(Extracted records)
----------

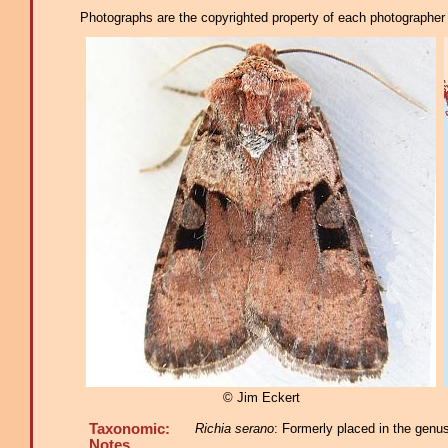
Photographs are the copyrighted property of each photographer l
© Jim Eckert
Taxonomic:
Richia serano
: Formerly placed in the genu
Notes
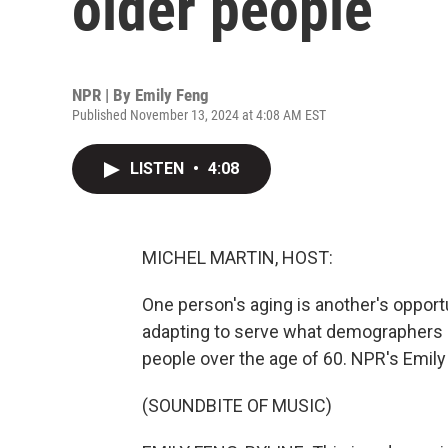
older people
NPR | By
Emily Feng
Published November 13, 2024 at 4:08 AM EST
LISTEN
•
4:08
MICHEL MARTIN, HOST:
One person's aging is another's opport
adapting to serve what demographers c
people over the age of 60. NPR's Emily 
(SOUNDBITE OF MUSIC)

----------

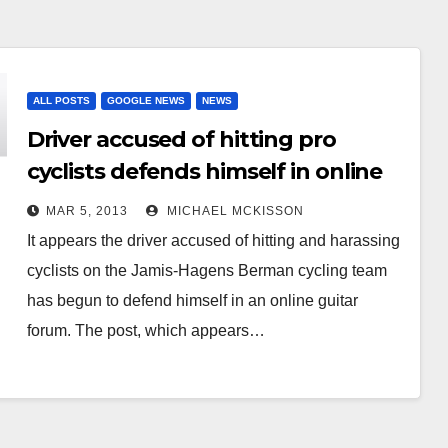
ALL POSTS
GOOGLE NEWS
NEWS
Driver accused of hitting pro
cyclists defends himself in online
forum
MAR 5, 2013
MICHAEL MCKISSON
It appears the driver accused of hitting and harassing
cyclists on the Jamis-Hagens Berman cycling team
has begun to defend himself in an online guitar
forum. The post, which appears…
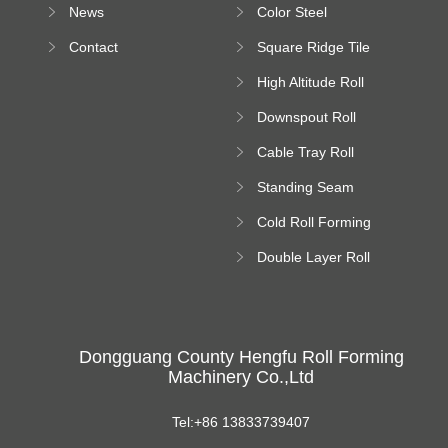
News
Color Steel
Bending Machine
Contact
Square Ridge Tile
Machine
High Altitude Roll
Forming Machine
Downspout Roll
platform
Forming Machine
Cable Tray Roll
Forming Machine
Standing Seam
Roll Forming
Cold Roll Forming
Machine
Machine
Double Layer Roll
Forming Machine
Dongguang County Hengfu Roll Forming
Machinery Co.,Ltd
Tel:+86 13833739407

----------

WORK INSTRUCTION ->
Copy from the entries only those lines that hold the word "online".

RESPONSE FOR THIS EXERCISE ->
cyclists defends himself in online
has begun to defend himself in an online guitar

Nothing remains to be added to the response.